TEXT SHOWN.

Y = 0.299R + 0.587G + 0.114B

Y = .299(100) = 29.9

Cr = R-Y = 100-29.9 = 70.1

Now suppose that in a dimmer area we have R=50 and the other channels
are still zero.

Y = .299(50) or about 15 rounded

Cr = R-Y = 35

The color difference has to be less in dimmer areas of an image. Why
else would saturation be normalized in the HSI coordinate by the
luminance?

As a test, I created two all-red bmp files. In one case, the red value
was 127 and in the other case it was 255. Clearly the saturation is
100% in both cases. Using Jim Mack's vectorscope program, the dimmer
image vector was about 2/3 of the way to the circle while the bright
image vector actually went a bit outside of the circle. Again, this
indicates that color differences are clearly related to saturation but
there is still luminance information there.

For another test, I took the color bars image and reduced the
brightness while maintaining the same proportions of red, green and
blue. The vectors were always much shorter in the dim image even
though the saturation was essentially unchanged.

I finally fiigured out what our problem is. You're using the wrong
tems to express yourself. You claim that the color difference signal
changes as you change the value of the Red while Blue and Green stay
at 0. Of course it works that way but you're calling it luminance.
Luminance to a TV engineer is the 'Y' or black and white portion of
the signal. while you change the Red, it is the only portion of the
luma so of course all 3 components track together even though you're
only changing the one color. For a given luma value when all 3 colors
are contributing, changing the 2 difference signals up/down to
increase/decrease saturation will change the _relative_ values of R/G/
B such that the value of luma which is as you stated, Y = 0.299R +
0.587G + 0.114B

This is only valid if all RGB values remain positive (no negative
light - yet) AND less than max value. As soon as 1 of the colors
reaches min or max, the difference signals will start to scale.

GG

In article G-squared writes:

I finally fiigured out what our problem is. You're using the wrong
tems to express yourself. You claim that the color difference signal
changes as you change the value of the Red while Blue and Green stay
at 0. Of course it works that way but you're calling it luminance.

I don't think he is. He is simply claiming that for this image,
the R-Y signal will vary at the same time as the R does. Since the
luminance (Y) is composed of 0.299 R, the luminance is varying.

Luminance to a TV engineer is the 'Y' or black and white portion of
the signal.

INSTRUCTIONS FOR THE TASK. Quote the color-difference thread word for word, beginning at "This is only" and stopping after "start to scale.". The data after this text are not needed.

DATA SECTION.

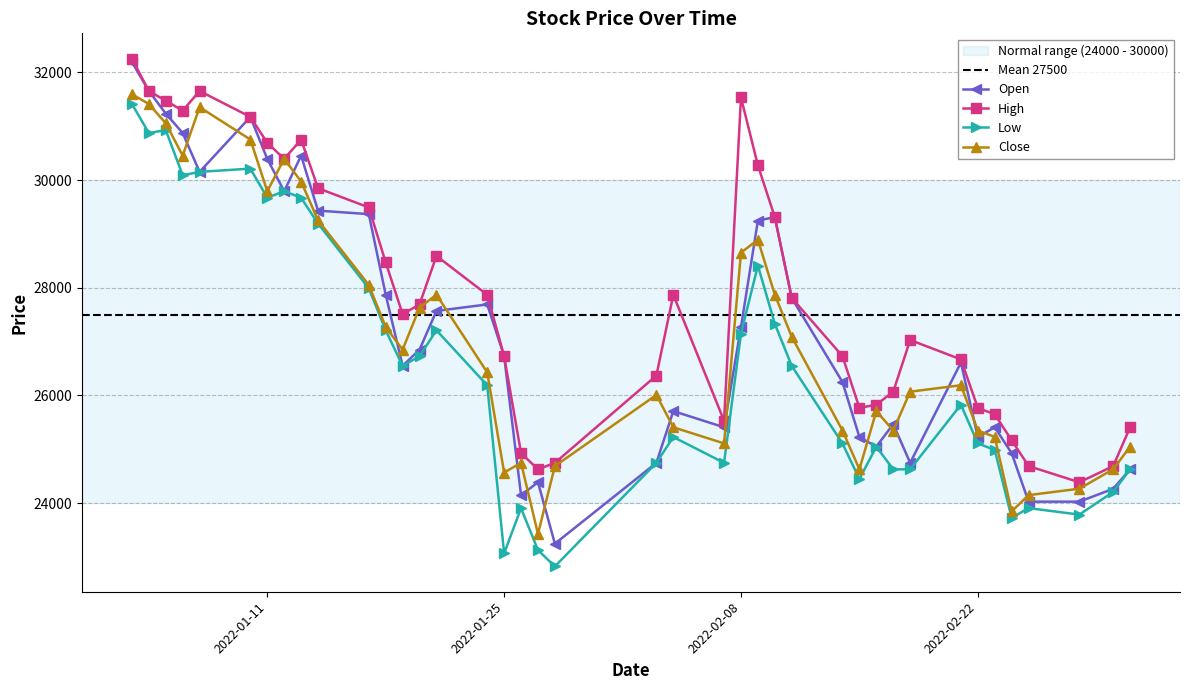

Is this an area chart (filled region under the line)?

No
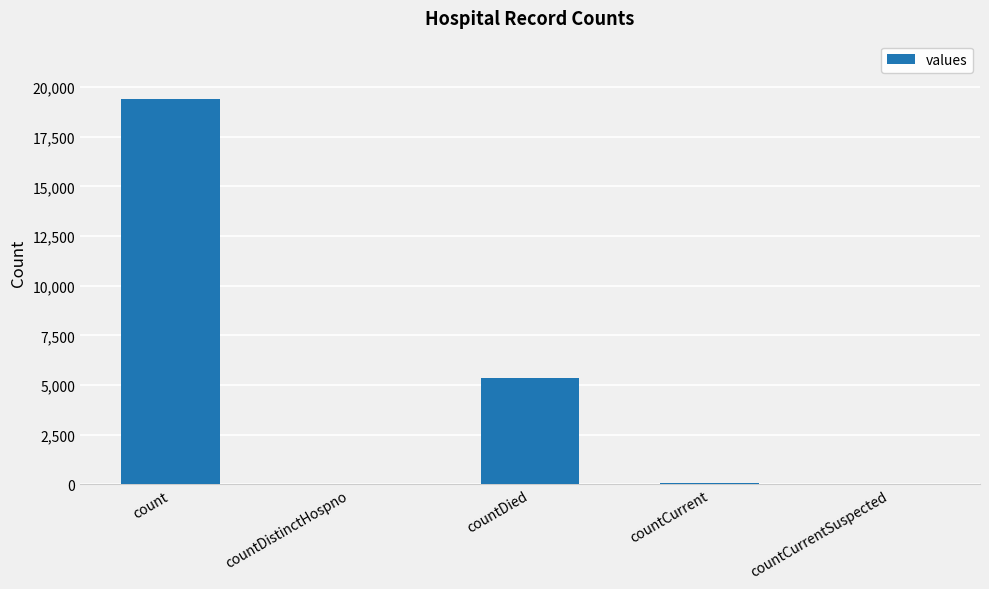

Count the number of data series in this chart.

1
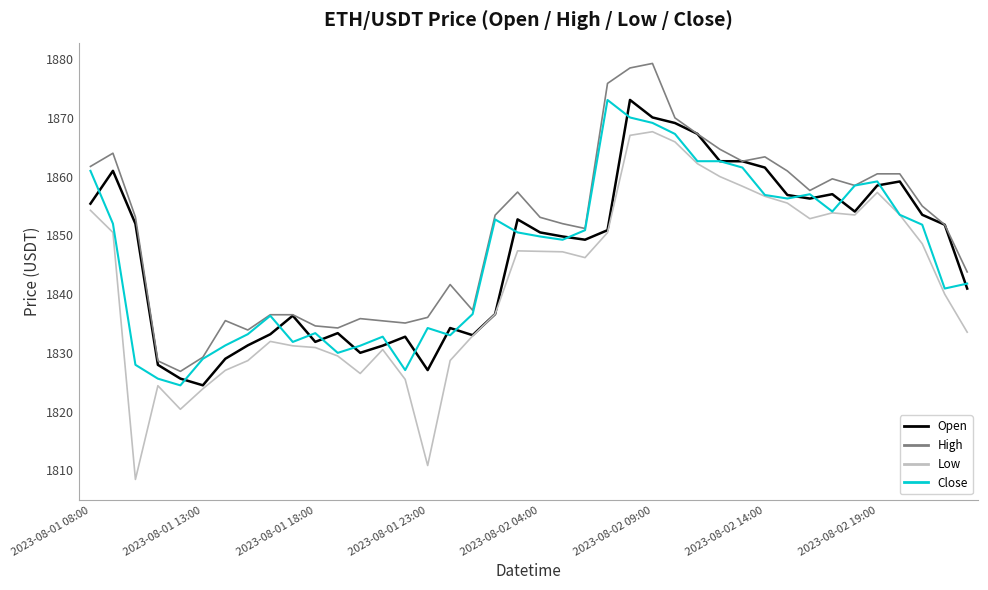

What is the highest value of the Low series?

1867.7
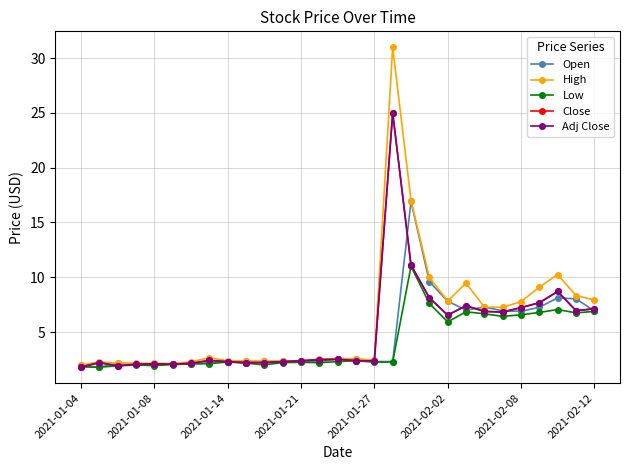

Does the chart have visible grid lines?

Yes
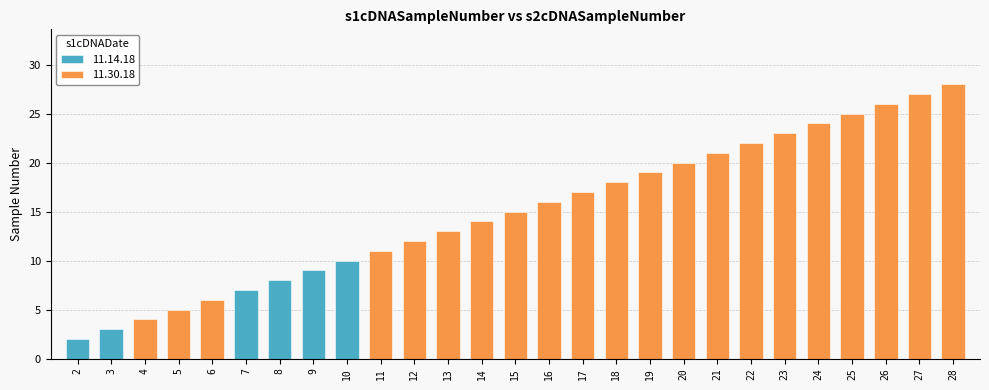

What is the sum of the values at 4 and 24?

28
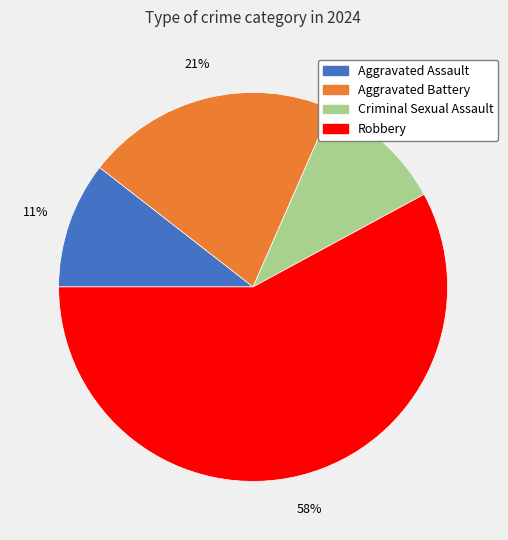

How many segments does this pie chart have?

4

RESULT.
This is only valid if all RGB values remain positive (no negative
light - yet) AND less than max value. As soon as 1 of the colors
reaches min or max, the difference signals will start to scale.